For the data below, restate word for word only the lines from the line containing "- Open player.tscn from the FileSystem dock" through the line containing "click(208, 141)", both ends included.

**TASK INPUT:**
<<<<

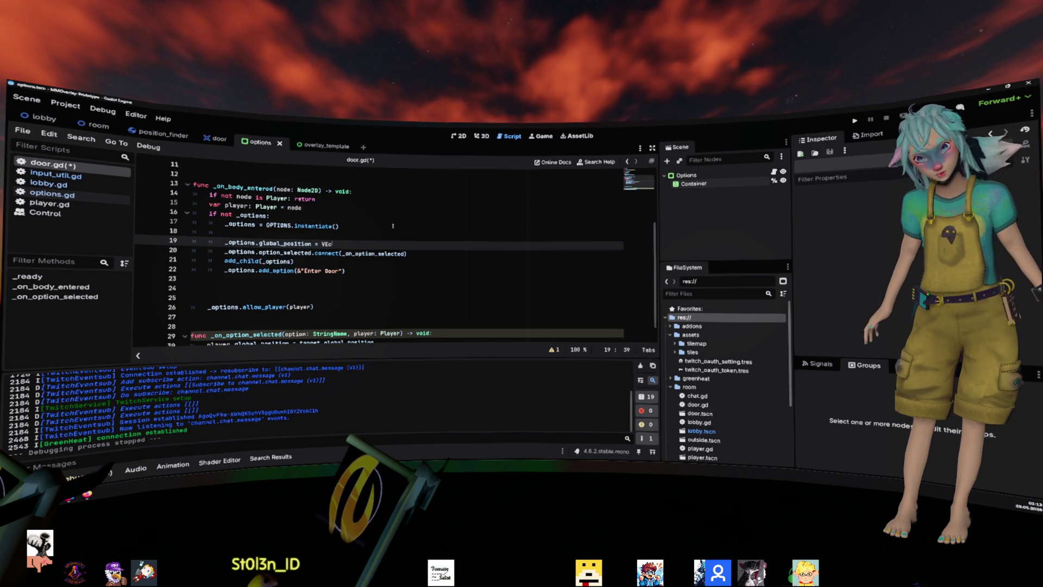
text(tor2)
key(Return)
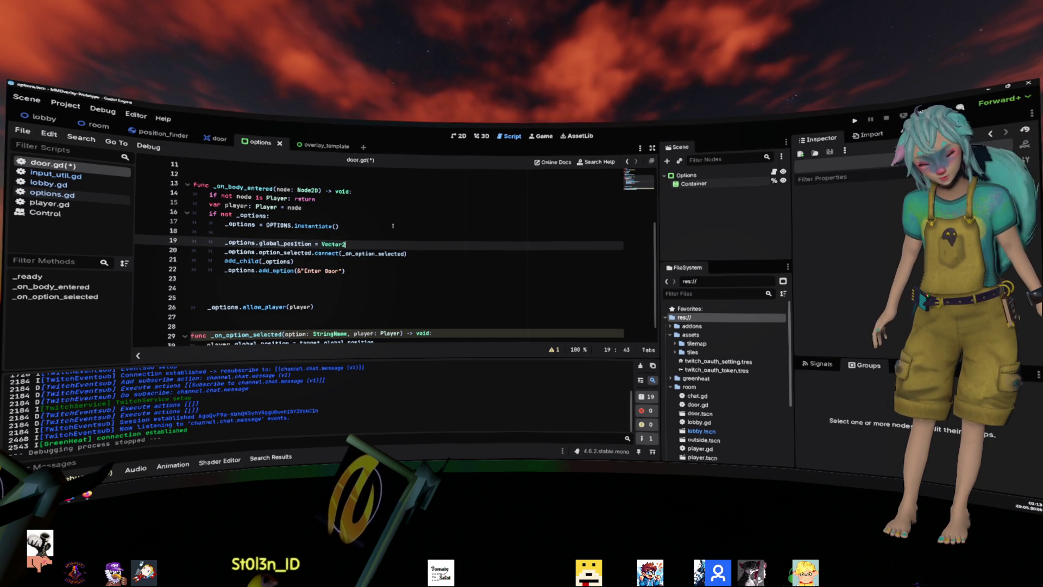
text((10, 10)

>>>>
<<<<

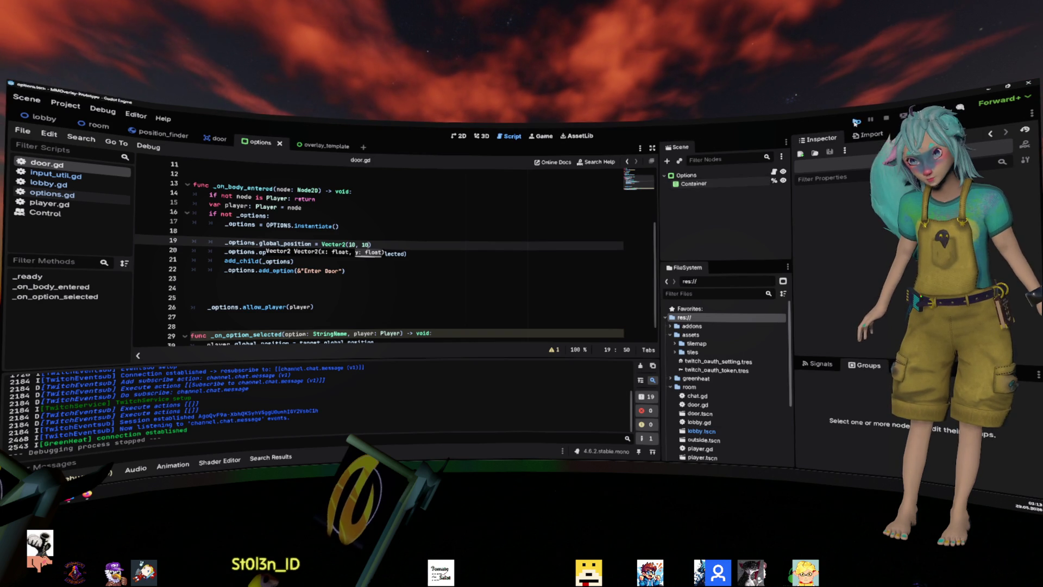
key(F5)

>>>>
<<<<

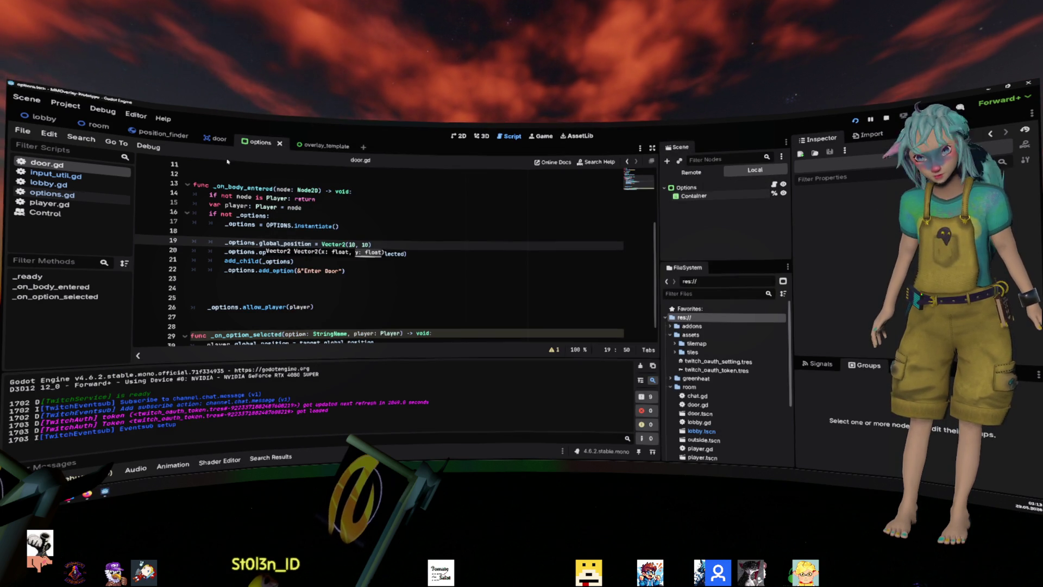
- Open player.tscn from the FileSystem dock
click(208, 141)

>>>>

**TASK ANSWER:**
- Open player.tscn from the FileSystem dock
click(208, 141)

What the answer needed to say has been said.